The building housed up to 6 Link Trainers which each student was trained on for four hours. Another four hours of video instruction was provided in Building #8. The aircraft they were training to fly was the Grumman TBF Avenger torpedo bomber. Most airmen trained as NAS Fort Lauderdale were subsequently assigned to squadrons which flew the planes from aircraft carriers in the Pacific. Among them was the then 19 year–old Ensign George H. W. Bush, future United States President.

The air station remained active for some time after the war until in 1948 it was declared surplus by the United States Navy. In stages the air station reverted to civilian control and ownership and Building #8 the Link Trainer Building became the property of Broward County. From a peak of 110 naval buildings during the war the remaining structures dwindled through the years. In 1978 about ten remained, in 1989 there were five. By 1998 the Naval Surface Weapons Center building had been demolished leaving only the Link Trainer Building. The NAS Fort Lauderdale had become the Fort Lauderdale–Hollywood International Airport.

==Modern times==
Vacant from 1945 to 1955 from then until 1980 it was leased for private offices. From 1981 to 1987 it was used as office space by consults involved in planning the expansion of the Fort Lauderdale–Hollywood International Airport. The Naval Air Station Fort Lauderdale Historical Association was active in fostering interest in the historic building and having it nominated to be added to the National Register of Historic Places.

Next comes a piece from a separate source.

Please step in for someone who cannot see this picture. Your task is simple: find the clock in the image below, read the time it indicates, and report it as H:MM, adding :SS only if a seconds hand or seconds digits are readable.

Founded in 1979 by WW II sailor Allan McElhiney the association first obtained a grant from the City of Fort Lauderdale to restore the interior of the building. In 1995 the Broward County Avaiation Department applied for a federal grant to restore and move the building. The grant became contingent on the building being listed as on the National Register of Historic Places. Eventually a grant from the United States Department of Transportation funding moving and refurbishing the building.

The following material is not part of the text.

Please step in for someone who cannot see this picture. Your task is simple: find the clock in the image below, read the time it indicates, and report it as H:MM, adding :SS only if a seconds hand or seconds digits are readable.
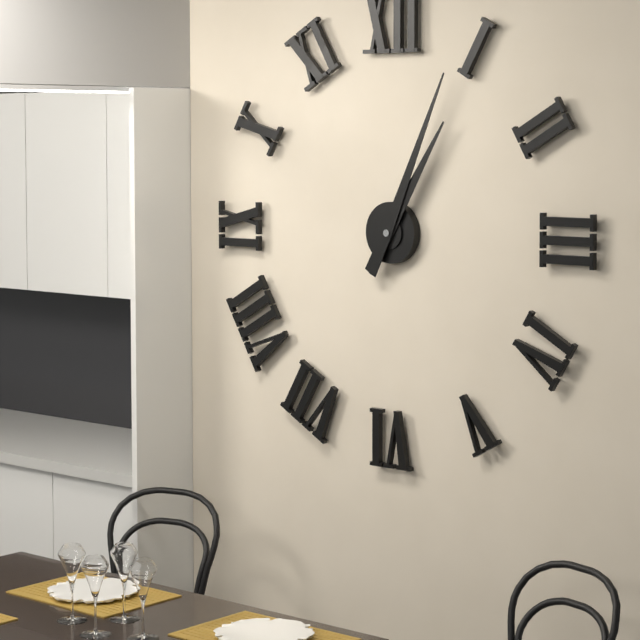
1:04
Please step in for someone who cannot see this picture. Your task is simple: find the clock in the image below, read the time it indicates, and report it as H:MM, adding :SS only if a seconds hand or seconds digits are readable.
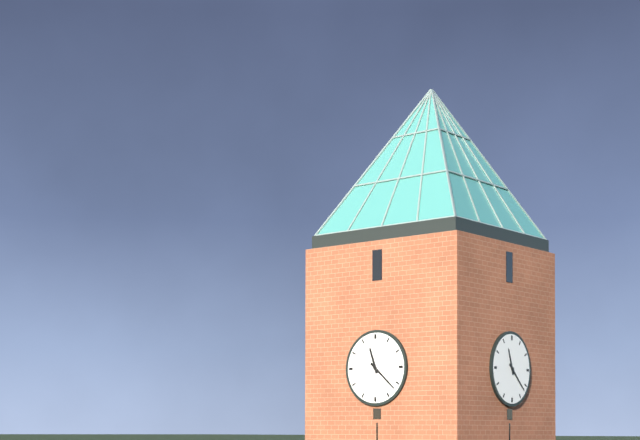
11:22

Since being moved to its current location it has been operated as the Naval Air Station Fort Lauderdale Museum. The museum now has one Link Trainer on display. It was obtained by the museum in 2007 and restored the following year. The museum's displays include "The George Bush Room" a recreated soldier's barracks, "Broward Goes to War" and a memorial to Flight 19 a group Grumann Avengers flying out of NAS Fort Lauderdale whose disappearance is unexplained.